I tell him I love him. I tell him about Lena and the quesadilla and my mother. I tell him I am going to sleep.

I do not tell him about Pittsburgh.

He does not tell me about whatever is in his own head about the next thirty-six hours and Game 5 and Indie.

We hang up.

I sit on the couch with the phone in my hand.

In the seven-minute call, I said none of the things I most needed to say to him, and he probably said none of the things he most needed to say to me, and we both did it on purpose because neither of us has, this evening, the energy to also be the person who breaks the other's heart.

Lena watches me from the armchair. She does not, when I look up, say anything.

* * *

A little after eleven, I open the laptop on the kitchen counter.

I pull the resignation letter out of the drafts folder.

I wrote it ten nights ago, the night Lena drove up after the licensing-board conversation Priya and I had on the phone in the afternoon.

The letter is one paragraph. It thanks the franchise.

It names the licensing-board inquiry as the reason.

It offers to assist in the transition over the next four weeks.

It is signed Greer Callahan, DPT, Head Physical Therapist, Boston Barons.

I read it through three times.

I change two words. I change a comma. I save it back to drafts.

I do not send it.

Lena is asleep on the couch under the throw blanket I gave her when she moved into her apartment in Providence. The television is off. The radiator under the window hums.

I sit at the kitchen table with the laptop closed.

Finally, I go to the bedroom and lie down in the bed without changing out of my clothes. The pillow next to mine still smells like him. The duvet is still pulled back the way he pulled it back at five this morning when he left for the team flight.

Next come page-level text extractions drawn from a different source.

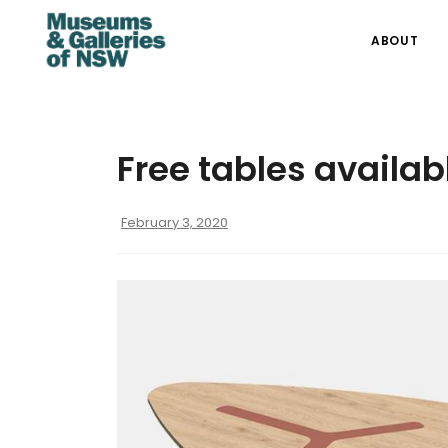
ABOUT
Free tables availab
February 3, 2020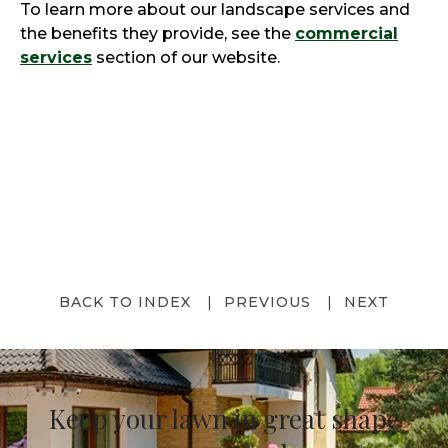
To learn more about our landscape services and
the benefits they provide, see the
commercial
services
section of our website.
BACK TO INDEX
PREVIOUS
NEXT
Keep your lawn in great shape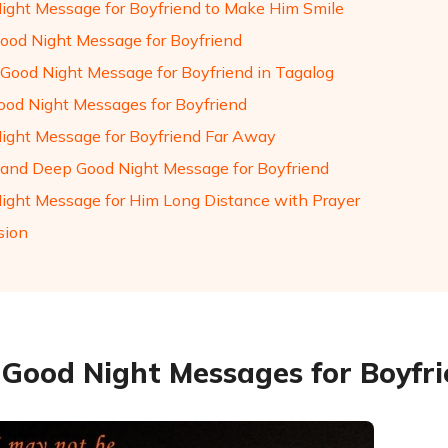
ight Message for Boyfriend to Make Him Smile
ood Night Message for Boyfriend
Good Night Message for Boyfriend in Tagalog
ood Night Messages for Boyfriend
ight Message for Boyfriend Far Away
and Deep Good Night Message for Boyfriend
ight Message for Him Long Distance with Prayer
sion
y Good Night Messages for Boyfr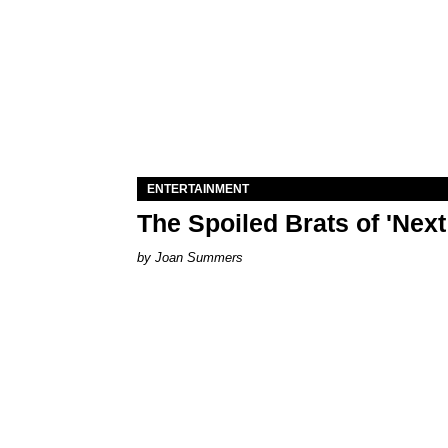
ENTERTAINMENT
The Spoiled Brats of 'Nex
Joan Summers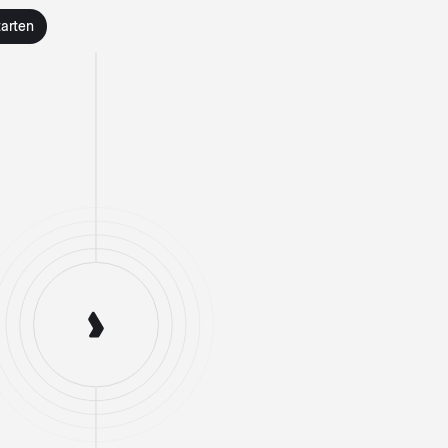
tarten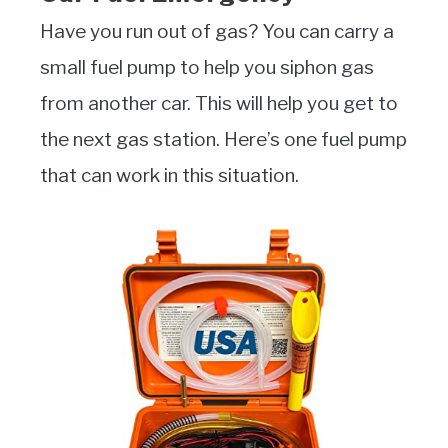
Have you run out of gas? You can carry a
small fuel pump to help you siphon gas
from another car. This will help you get to
the next gas station. Here’s one fuel pump
that can work in this situation.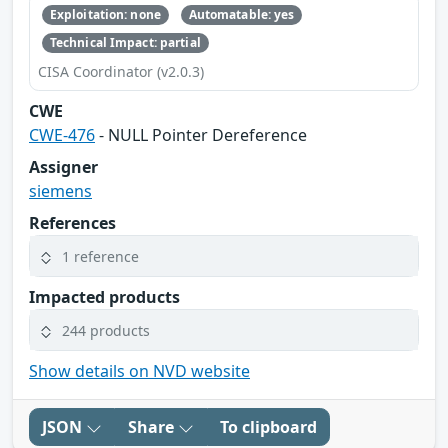
Exploitation: none
Automatable: yes
Technical Impact: partial
CISA Coordinator (v2.0.3)
CWE
CWE-476
- NULL Pointer Dereference
Assigner
siemens
References
1 reference
Impacted products
244 products
Show details on NVD website
JSON
Share
To clipboard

I close my eyes, but cannot find sleep.

The letter is in drafts.

Tomorrow morning I will decide whether to send it.

Tomorrow morning Kieran will coach Game 5 in New York.

Tomorrow morning Indie will, likely, still not be answering the phone.

I lie in the bed with my eyes open and let the dark of late April in Boston come in through the front window.

The night is the longest I have had in this apartment.